Paul Murphy, who was acting chief at the time, complained to Butler, who was handling the matter, and also called St. Pierre, who was on vacation in Maine. Both St. Pierre and Butler said they believed Murphy was trying to get them to make an exception for his daughter, according to the report. 

Murphy said he didn't recall telephoning the chief, but department records show that two calls were placed to the chief's vacation home, according to the Ethics Commission report.

State ethics laws prohibit a city employee from getting involved in a matter where a family member has a financial interest.

Murphy also admitted lobbying the chief to delay a reserve officer's appointment to full-time duty because he felt that his daughter, who had longer reserve service and a higher ranking on the Civil Service list, should be appointed first. By his actions, Murphy got involved in a matter where his daughter stood to benefit, the commission stated.
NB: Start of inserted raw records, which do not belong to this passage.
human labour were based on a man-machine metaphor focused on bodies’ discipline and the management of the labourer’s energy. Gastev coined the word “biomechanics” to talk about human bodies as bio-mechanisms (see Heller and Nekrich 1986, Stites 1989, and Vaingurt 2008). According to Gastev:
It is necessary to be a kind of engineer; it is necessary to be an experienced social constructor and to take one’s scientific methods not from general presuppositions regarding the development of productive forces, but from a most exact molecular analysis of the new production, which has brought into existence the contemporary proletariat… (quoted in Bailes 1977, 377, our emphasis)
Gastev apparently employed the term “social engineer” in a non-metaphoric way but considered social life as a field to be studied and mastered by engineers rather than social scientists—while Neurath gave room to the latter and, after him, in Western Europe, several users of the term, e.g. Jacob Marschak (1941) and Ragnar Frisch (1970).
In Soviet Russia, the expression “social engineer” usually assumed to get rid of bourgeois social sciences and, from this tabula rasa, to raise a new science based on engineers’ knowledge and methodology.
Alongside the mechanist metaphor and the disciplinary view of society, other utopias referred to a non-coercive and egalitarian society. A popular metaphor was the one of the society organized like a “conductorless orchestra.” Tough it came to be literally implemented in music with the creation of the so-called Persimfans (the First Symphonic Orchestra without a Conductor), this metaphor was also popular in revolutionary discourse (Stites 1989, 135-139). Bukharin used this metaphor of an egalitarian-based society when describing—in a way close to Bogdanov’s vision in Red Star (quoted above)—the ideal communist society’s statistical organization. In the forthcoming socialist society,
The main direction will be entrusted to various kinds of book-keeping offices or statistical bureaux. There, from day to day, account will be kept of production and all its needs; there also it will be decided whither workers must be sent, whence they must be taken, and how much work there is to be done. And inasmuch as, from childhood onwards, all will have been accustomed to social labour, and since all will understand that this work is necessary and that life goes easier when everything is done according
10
Police overtime, details, shift bidding and layoffs are all determined by seniority.

The Ethics Commission dropped two charges pertaining to a vacation dispute and a cruiser accident involving Patricia Murphy.

The stage agency began its investigation in November 2003 and found reasonable cause that Murphy violated state conflict-of-interest laws this past August. The hearing was scheduled to begin on Wednesday.

Murphy was fired by Mayor Stanley Usovicz in 2003. At the same time, he filed for retirement and is receiving a city pension. Being fired, unless on a criminal charge, does not disqualify a city employee from getting a pension, according to the city's retirement board. 

Patricia Murphy, who was a reserve officer for five years and hired full time in 2001, was fired in 2004. Appeals of both firings are pending before the state Civil Service Commission.


----------